Sisters of Salome -- Excerpt 3

Ida Rubinstein’s Cleopatra, with her great height, small breasts, slim boyish hips, and long legs heralded the entrance into the twentieth century of the phallic female who towered over the feminized, magnetized male. She presented a startling modern image, an early metaphor for the athletic, demanding woman ruling her fearful, emasculated man.

As Diaghilev’s Cleopatra, Salome had arrived barefoot in the land of the toe shoe. Ida’s performance embodied the complete integration of the music hall Salome of Maud Allan and Mata Hari, the improvisational sensibility of the new “modern dance” as presented by Loie Fuller, Ruth St. Denis and Isadora Duncan, with ballet, the most classical of dance forms. For a ballet company with a centuries’ old tradition, Cléopâtra presented a modern novelty -- there were no tutus, no pointe shoes, more turn-in than turn-out, and bare midriffs glowing with body paint.

Most radically, the ballet, based on a story, Une Nuit d’Egypte, by Théophile Gautier, told a tale of unbridled sexuality.
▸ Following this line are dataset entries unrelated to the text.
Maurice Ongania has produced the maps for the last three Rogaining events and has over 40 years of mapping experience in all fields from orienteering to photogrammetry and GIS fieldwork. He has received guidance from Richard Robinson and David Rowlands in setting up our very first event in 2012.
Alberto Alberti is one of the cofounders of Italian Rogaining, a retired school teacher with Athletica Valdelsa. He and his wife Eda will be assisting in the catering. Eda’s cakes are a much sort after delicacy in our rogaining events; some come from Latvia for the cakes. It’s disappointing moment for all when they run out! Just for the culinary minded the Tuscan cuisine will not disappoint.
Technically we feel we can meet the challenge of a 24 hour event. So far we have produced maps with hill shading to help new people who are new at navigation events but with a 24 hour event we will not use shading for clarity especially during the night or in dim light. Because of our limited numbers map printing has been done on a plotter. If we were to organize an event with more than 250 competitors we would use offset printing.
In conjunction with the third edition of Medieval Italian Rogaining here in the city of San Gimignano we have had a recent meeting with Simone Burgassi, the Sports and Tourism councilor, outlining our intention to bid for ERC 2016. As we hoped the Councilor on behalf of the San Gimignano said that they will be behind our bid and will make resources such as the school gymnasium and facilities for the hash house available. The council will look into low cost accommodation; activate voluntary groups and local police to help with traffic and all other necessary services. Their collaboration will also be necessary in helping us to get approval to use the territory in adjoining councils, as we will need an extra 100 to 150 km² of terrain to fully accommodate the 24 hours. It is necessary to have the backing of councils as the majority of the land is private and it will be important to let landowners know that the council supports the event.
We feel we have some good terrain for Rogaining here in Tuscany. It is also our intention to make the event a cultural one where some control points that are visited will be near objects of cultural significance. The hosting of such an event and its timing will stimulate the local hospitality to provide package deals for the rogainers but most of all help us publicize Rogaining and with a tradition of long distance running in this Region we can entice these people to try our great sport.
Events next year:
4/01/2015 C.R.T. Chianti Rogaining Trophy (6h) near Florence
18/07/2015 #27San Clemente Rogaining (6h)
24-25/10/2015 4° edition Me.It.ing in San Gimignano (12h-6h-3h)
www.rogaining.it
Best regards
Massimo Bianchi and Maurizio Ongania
Cleopatra’s harem from the Arabian Nights was a distant place indeed from the fairy-tale castle where Sleeping Beauty waited a hundred years for her Prince Charming. This was not the waif-like Giselle pleading to save the life of her lover, but a statuesque woman demanding the death of her lover. This was a ballet no longer about spiritualized romantic love; it was a fin de siècle version of sex, drugs and rock ‘n’ roll.

Salome was infiltrating the shores of Swan Lake, the land where promises of eternal love dominate the aesthetic, with her own version of romance: the one-night stand. This infusion of veils into the world of tiaras represented the sexualizing of the virgin ballerina. The dusty sylph of the Romantic ballet was replaced by the Queen of Hedonism.